● TEXT BLOCK:
# # #
# Ridgid paint



## liquidplumber (Dec 6, 2009)

Scored an old Ridgid tri-stand vise from my scrap man today  I would like to pretty it up a little. Anybody know what color red/orange paint was used on these?


----------



## PLUMBER_BILL (Oct 23, 2009)

liquidplumber said:


> Scored an old Ridgid tri-stand vise from my scrap man today  I would like to pretty it up a little. Anybody know what color red/orange paint was used on these?


I would have to say red. the same color red as a Ridgid Pipe Wrench [steel] not aluminum.

I think the legs and shelf grey or silver.


----------



## liquidplumber (Dec 6, 2009)
# # #
● TASK: Continue the forum thread about repainting the old Ridgid tri-stand vise, starting right after its last line.

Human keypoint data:
# # #
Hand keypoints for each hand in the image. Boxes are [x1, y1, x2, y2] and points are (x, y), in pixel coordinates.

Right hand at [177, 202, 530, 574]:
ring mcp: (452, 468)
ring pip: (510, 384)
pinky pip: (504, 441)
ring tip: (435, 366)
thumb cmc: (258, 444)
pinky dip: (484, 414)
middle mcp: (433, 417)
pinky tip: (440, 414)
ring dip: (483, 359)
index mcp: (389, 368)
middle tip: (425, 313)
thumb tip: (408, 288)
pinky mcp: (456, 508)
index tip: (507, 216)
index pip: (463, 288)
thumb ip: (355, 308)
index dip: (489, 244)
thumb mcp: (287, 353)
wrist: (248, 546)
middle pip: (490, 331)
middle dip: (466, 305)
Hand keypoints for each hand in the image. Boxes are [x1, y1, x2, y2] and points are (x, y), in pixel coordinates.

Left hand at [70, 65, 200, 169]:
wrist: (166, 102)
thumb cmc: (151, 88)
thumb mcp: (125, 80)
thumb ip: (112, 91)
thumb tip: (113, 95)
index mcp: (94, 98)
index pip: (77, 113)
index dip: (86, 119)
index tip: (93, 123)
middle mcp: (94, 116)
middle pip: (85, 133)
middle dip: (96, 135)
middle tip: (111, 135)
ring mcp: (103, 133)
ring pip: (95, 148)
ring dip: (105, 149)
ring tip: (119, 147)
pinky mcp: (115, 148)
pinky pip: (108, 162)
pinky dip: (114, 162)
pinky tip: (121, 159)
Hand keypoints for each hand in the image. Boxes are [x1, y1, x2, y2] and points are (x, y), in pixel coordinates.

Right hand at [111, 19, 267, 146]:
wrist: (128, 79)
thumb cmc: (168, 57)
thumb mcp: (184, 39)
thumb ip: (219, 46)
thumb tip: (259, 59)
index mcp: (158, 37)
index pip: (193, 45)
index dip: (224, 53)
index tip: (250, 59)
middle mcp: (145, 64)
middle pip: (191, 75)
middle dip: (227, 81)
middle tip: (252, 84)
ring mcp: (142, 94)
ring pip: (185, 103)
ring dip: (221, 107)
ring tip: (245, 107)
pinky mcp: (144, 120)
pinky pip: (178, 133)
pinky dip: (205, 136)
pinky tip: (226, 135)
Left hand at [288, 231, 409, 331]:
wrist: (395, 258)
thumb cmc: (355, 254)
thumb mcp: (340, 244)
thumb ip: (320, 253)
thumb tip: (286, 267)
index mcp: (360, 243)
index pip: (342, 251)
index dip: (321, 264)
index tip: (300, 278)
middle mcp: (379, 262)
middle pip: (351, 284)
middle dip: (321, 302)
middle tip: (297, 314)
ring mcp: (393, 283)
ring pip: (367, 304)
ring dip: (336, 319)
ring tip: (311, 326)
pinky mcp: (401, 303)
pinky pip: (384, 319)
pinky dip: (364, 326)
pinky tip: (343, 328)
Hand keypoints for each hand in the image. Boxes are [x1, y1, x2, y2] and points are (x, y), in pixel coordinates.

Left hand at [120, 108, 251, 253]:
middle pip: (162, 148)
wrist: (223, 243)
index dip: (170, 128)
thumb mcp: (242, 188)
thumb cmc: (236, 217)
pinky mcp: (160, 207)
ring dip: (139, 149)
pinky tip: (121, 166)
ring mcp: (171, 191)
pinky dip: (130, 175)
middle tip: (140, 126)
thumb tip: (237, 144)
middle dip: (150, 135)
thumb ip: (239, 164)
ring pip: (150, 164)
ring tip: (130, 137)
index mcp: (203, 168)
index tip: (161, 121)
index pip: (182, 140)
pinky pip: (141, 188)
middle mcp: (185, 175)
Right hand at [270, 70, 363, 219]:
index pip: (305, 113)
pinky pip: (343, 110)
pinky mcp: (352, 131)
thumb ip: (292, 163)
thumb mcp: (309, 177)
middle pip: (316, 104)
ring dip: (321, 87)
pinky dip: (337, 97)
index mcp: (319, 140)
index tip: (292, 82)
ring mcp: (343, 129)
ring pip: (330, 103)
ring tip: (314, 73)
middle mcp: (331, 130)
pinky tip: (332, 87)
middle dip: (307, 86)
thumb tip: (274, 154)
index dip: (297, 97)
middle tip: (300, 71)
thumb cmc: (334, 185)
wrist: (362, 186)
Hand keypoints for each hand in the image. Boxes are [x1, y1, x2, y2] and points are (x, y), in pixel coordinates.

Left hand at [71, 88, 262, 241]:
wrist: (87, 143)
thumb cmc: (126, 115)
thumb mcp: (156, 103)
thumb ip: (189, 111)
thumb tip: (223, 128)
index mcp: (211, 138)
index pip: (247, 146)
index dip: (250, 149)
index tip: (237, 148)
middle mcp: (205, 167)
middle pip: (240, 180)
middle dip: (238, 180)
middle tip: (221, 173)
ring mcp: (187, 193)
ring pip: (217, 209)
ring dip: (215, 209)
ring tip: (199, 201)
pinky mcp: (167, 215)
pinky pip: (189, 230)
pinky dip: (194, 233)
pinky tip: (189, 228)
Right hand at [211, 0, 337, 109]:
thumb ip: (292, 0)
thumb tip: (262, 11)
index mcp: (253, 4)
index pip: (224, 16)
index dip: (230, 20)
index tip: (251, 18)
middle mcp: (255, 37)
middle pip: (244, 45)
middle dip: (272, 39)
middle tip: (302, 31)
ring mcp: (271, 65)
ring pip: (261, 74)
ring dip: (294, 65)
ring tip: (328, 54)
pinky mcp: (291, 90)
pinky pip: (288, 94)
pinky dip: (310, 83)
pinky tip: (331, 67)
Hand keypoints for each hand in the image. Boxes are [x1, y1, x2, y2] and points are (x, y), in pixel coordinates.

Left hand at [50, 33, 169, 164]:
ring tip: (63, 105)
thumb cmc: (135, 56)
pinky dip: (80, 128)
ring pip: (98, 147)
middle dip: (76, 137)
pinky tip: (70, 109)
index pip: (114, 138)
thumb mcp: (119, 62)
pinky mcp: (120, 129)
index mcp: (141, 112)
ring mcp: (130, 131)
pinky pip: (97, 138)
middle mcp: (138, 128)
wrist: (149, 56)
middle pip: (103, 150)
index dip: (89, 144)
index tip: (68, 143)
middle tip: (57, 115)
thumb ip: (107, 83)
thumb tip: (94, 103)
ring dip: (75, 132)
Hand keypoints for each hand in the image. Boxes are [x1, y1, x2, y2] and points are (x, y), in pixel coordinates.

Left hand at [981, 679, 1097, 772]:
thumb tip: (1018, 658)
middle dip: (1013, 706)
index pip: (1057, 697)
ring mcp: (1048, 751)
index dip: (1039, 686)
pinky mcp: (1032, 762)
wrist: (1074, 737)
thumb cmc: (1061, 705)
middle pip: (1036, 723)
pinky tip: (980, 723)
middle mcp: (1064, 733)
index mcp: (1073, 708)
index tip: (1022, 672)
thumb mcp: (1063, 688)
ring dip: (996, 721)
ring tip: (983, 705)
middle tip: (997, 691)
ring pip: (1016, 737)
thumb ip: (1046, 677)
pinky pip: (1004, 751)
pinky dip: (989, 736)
# # #
● RESULT:
I know the top is red. I guess my real question is, exactly what color is Ridgid red? I was hoping someone had a Rustoleum (or whatever) name or # that was a match :detective:


----------



## LEAD INGOT (Jul 15, 2009)

I'd have it powder coated.


----------



## Bill (Jun 17, 2008)

I am sure if you call them they could tell you, then match the color to the one they say at any store.


----------



## RealLivePlumber (Jun 22, 2008)

I painted mine Chevy orange, with semi-flat black legs and tray. 

It looks good, and is a little different from the norm.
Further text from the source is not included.